STUDY TEXT:

Apparatus for connecting electronic modules containing integrated circuits and backup batteries

Apparatus for connecting a data storage module to an external circuit. A power supply terminal is connected between the module and the external circiut before signal terminals are connected. Apparatus includes a printed circuit board male card edge connector having selected card edge pins that extend farther than other card edge pins.

TECHNICAL FIELD 
This invention relates to integrated circuits with power backup batteries 
and more particularly to electrical connection apparatus and methods for 
modules containing the integrated circuits and backup batteries. 
BACKGROUND OF THE INVENTION 
Semiconductor memories, as first developed, were inherently volatile (i.e., 
would not retain the stored data if power was removed), and various 
methods have been developed to either make the devices nonvolatile or to 
add backup batteries to the circuitry attached to the integrated circuit. 
In particular, one method of adding backup batteries has been to package 
one or two lithium batteries in the same housing with an otherwise 
volatile semiconductor memory to make the memory operate as a nonvolatile 
memory. Small lithium batteries have been developed in the last few years, 
and accelerated life tests have indicated that, under a relatively light 
electrical load, the battery should provide voltage sufficient to retain 
data in a semiconductor memory for well over ten years if the battery is 
operated at room temperature. 
Such nonvolatile data storage makes it possible to utilize a transportable 
electronic data storage module which can be connected to an external 
circuit and be written into, be disconnected from the external circuit 
with no power applied to the module, and later be reconnected to the same 
or another external circuit, and have its data read out. 
However, it has been discovered that this process is unreliable in that 
some of the data is lost on an intermittent basis, and also, at times, the 
life of the lithium batteries has been severely shortened.

PROVIDED RECORDS:
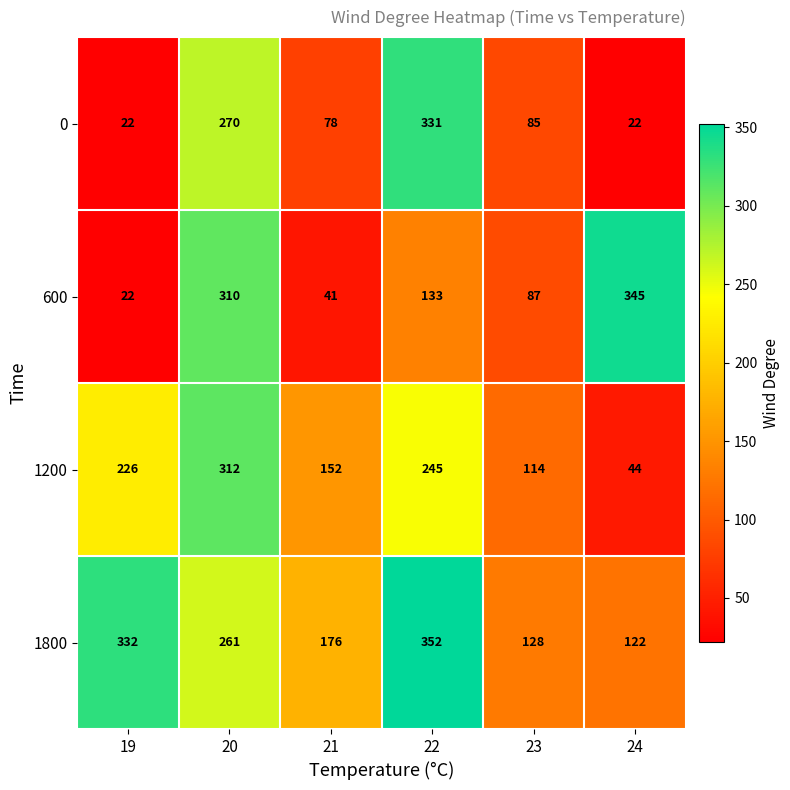

Reading right to left, list all the values displayed in this chart.

0: 22	85	331	78	270	22
600: 345	87	133	41	310	22
1200: 44	114	245	152	312	226
1800: 122	128	352	176	261	332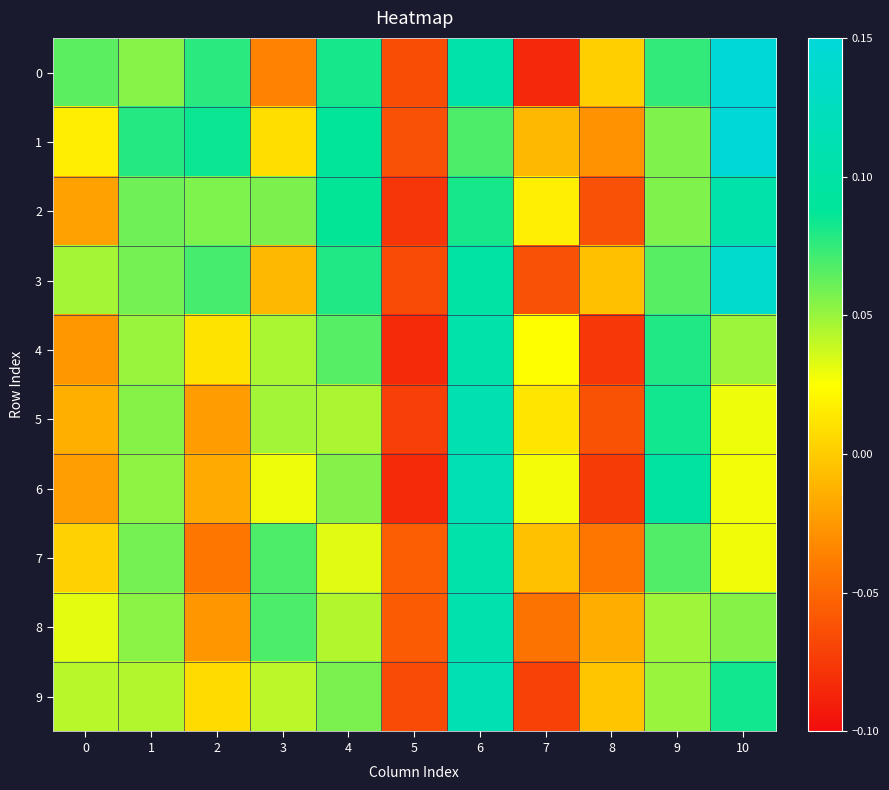

Reading left to right, transcribe all the data shown in this chart.

0: 0=0.1	1=0.1	2=0.1	3=-0.0	4=0.1	5=-0.1	6=0.1	7=-0.1	8=0.0	9=0.1	10=0.1
1: 0=0.0	1=0.1	2=0.1	3=0.0	4=0.1	5=-0.1	6=0.1	7=-0.0	8=-0.0	9=0.1	10=0.1
2: 0=-0.0	1=0.1	2=0.1	3=0.1	4=0.1	5=-0.1	6=0.1	7=0.0	8=-0.1	9=0.1	10=0.1
3: 0=0.0	1=0.1	2=0.1	3=-0.0	4=0.1	5=-0.1	6=0.1	7=-0.1	8=-0.0	9=0.1	10=0.1
4: 0=-0.0	1=0.0	2=0.0	3=0.0	4=0.1	5=-0.1	6=0.1	7=0.0	8=-0.1	9=0.1	10=0.0
5: 0=-0.0	1=0.1	2=-0.0	3=0.0	4=0.0	5=-0.1	6=0.1	7=0.0	8=-0.1	9=0.1	10=0.0
6: 0=-0.0	1=0.1	2=-0.0	3=0.0	4=0.1	5=-0.1	6=0.1	7=0.0	8=-0.1	9=0.1	10=0.0
7: 0=0.0	1=0.1	2=-0.0	3=0.1	4=0.0	5=-0.1	6=0.1	7=-0.0	8=-0.0	9=0.1	10=0.0
8: 0=0.0	1=0.1	2=-0.0	3=0.1	4=0.0	5=-0.1	6=0.1	7=-0.0	8=-0.0	9=0.0	10=0.1
9: 0=0.0	1=0.0	2=0.0	3=0.0	4=0.1	5=-0.1	6=0.1	7=-0.1	8=-0.0	9=0.1	10=0.1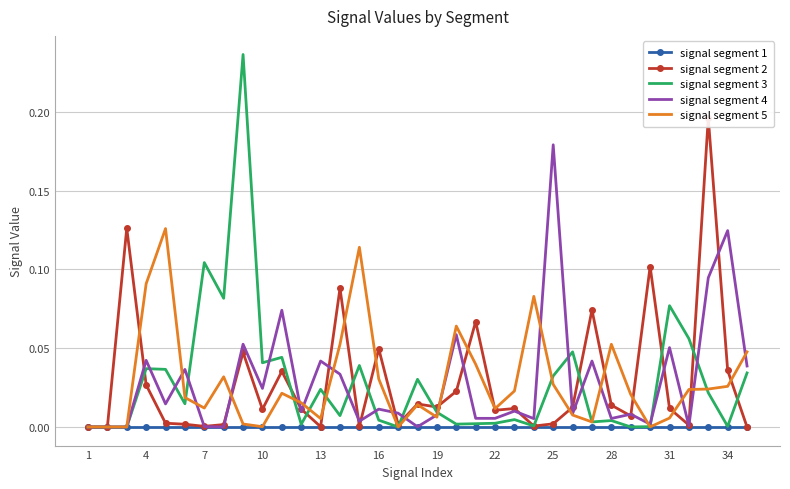

List the series in order of their peak value, highest first.

signal segment 3, signal segment 2, signal segment 4, signal segment 5, signal segment 1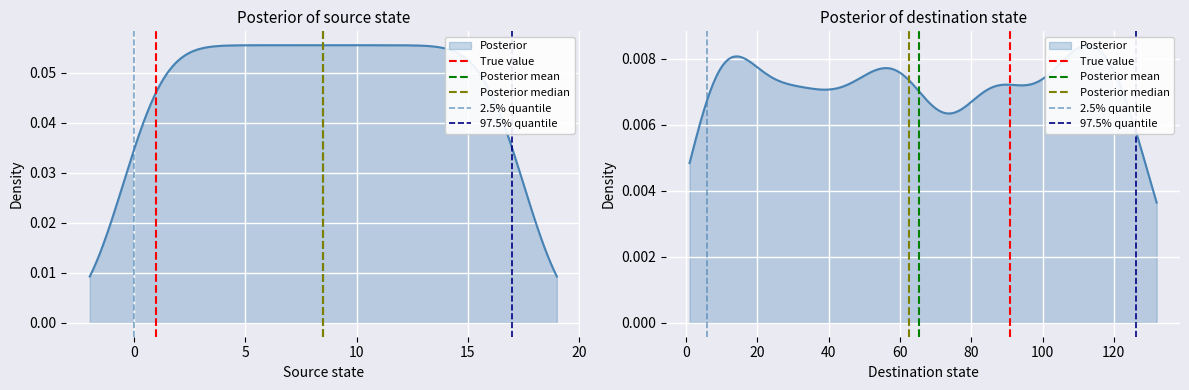

The 97.5% quantile series shows 0 at −5. True or false?

False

TASKS TO CARRY OUT:
a - The patent text on connecting electronic modules describes a transportable electronic data storage module. List, in the order given, each thing that text says such a module can do or undergo.
b - From the patent text on connecting electronic modules, extract verbatim the passage from "Apparatus for connecting a" up to and including "card edge pins.".
c - Extend the patent text on connecting electronic modules, starting after its last sentence.

ANSWERS TO THE EXERCISE:
a -
1. Be connected to an external circuit
2. Be written into
3. Be disconnected from the external circuit with no power applied to the module
4. Later be reconnected to the same or another external circuit
5. Have its data read out

b -
Apparatus for connecting a data storage module to an external circuit. A power supply terminal is connected between the module and the external circiut before signal terminals are connected. Apparatus includes a printed circuit board male card edge connector having selected card edge pins that extend farther than other card edge pins.

c -
It can therefore be appreciated that a method or apparatus to make this 
transportable data storage process reliable and which also prevents severe 
degradation of the lithium batteries would be highly desirable. 
SUMMARY OF THE INVENTION 
It is therefore an object of this invention to provide a means of reliably 
utilizing a battery backed up semiconductor memory circuit in a 
transportable module. 
It is also an object of this invention to permit the use of battery backed 
up semiconductor memories in transportable modules without adversely 
affecting the life of the backup battery or batteries. 
As shown in an illustrative embodiment of the invention, a transportable 
module includes a volatile memory, a power backup battery, and a connector 
which is configured to make a connection with at least one of the external 
primary power supply voltages before any of the signal connections are 
made to the module.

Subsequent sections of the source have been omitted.